◆ **Work item**
Repeat exactly, and only, the lines from the one containing "СКОРЛУПА ППУ 114Х50 ММ С" through the end of the records.

◆ **Data records**
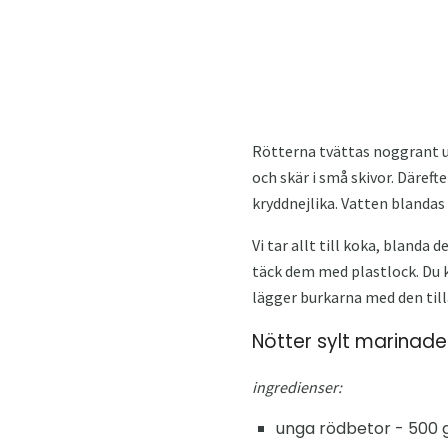
Rötterna tvättas noggrant ur l
och skär i små skivor. Därefte
kryddnejlika. Vatten blandas 
Vi tar allt till koka, bland
täck dem med plastlock. Du k
lägger burkarna med den tilla
Nötter sylt marinade
ingredienser:
unga rödbetor - 500 g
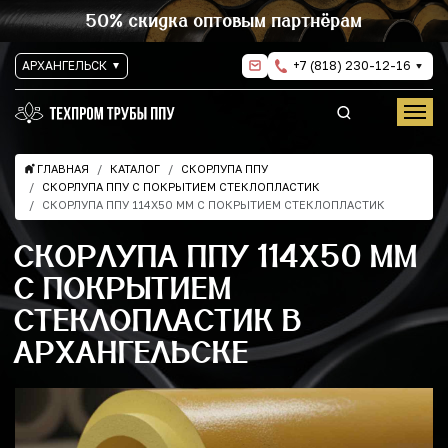
50% скидка оптовым партнёрам
АРХАНГЕЛЬСК
+7 (818) 230-12-16
ГЛАВНАЯ
КАТАЛОГ
СКОРЛУПА ППУ
СКОРЛУПА ППУ С ПОКРЫТИЕМ СТЕКЛОПЛАСТИК
СКОРЛУПА ППУ 114Х50 ММ С ПОКРЫТИЕМ СТЕКЛОПЛАСТИК
СКОРЛУПА ППУ 114Х50 ММ
С ПОКРЫТИЕМ
СТЕКЛОПЛАСТИК В
АРХАНГЕЛЬСКЕ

◆ **Answer box**
СКОРЛУПА ППУ 114Х50 ММ С ПОКРЫТИЕМ СТЕКЛОПЛАСТИК
СКОРЛУПА ППУ 114Х50 ММ
С ПОКРЫТИЕМ
СТЕКЛОПЛАСТИК В
АРХАНГЕЛЬСКЕ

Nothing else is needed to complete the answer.